## [The task]
Wherever the word "President" shows up in the data, report the line it sits in.

## [Provided data]
□ □ □ □ □

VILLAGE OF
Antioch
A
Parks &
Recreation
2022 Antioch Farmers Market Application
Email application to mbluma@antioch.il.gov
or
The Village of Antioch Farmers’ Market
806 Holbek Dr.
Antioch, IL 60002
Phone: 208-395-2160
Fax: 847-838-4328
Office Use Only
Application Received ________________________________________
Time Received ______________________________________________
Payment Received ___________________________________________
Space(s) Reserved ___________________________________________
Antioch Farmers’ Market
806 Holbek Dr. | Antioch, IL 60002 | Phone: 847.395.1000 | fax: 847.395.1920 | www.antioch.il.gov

□ □ □ □ □

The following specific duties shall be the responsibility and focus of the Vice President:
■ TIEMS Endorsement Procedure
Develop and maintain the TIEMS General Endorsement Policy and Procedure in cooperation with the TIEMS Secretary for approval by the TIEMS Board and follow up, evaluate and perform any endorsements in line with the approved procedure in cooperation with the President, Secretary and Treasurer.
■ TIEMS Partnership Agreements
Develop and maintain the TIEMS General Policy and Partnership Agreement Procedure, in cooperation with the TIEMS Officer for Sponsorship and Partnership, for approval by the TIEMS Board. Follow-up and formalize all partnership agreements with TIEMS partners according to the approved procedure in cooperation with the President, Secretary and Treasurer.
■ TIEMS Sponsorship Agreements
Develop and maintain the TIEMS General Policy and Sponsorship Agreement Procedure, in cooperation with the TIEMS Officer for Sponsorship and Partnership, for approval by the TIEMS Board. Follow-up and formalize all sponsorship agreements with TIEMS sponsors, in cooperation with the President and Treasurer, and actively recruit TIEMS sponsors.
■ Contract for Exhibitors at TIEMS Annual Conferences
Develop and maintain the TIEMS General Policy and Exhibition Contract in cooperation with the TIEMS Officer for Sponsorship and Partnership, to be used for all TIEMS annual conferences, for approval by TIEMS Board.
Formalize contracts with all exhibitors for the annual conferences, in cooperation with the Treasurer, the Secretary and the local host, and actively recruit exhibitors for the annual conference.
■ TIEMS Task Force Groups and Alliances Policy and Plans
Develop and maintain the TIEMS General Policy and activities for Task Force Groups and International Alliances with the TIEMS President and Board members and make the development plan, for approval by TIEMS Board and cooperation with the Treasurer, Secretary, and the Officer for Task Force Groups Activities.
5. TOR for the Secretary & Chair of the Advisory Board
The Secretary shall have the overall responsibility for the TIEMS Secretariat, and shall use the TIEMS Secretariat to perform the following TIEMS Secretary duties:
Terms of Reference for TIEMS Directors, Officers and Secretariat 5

□ □ □ □ □

## [Solution to this task]
The following specific duties shall be the responsibility and focus of the Vice President:
Develop and maintain the TIEMS General Endorsement Policy and Procedure in cooperation with the TIEMS Secretary for approval by the TIEMS Board and follow up, evaluate and perform any endorsements in line with the approved procedure in cooperation with the President, Secretary and Treasurer.
Develop and maintain the TIEMS General Policy and Partnership Agreement Procedure, in cooperation with the TIEMS Officer for Sponsorship and Partnership, for approval by the TIEMS Board. Follow-up and formalize all partnership agreements with TIEMS partners according to the approved procedure in cooperation with the President, Secretary and Treasurer.
Develop and maintain the TIEMS General Policy and Sponsorship Agreement Procedure, in cooperation with the TIEMS Officer for Sponsorship and Partnership, for approval by the TIEMS Board. Follow-up and formalize all sponsorship agreements with TIEMS sponsors, in cooperation with the President and Treasurer, and actively recruit TIEMS sponsors.
Develop and maintain the TIEMS General Policy and activities for Task Force Groups and International Alliances with the TIEMS President and Board members and make the development plan, for approval by TIEMS Board and cooperation with the Treasurer, Secretary, and the Officer for Task Force Groups Activities.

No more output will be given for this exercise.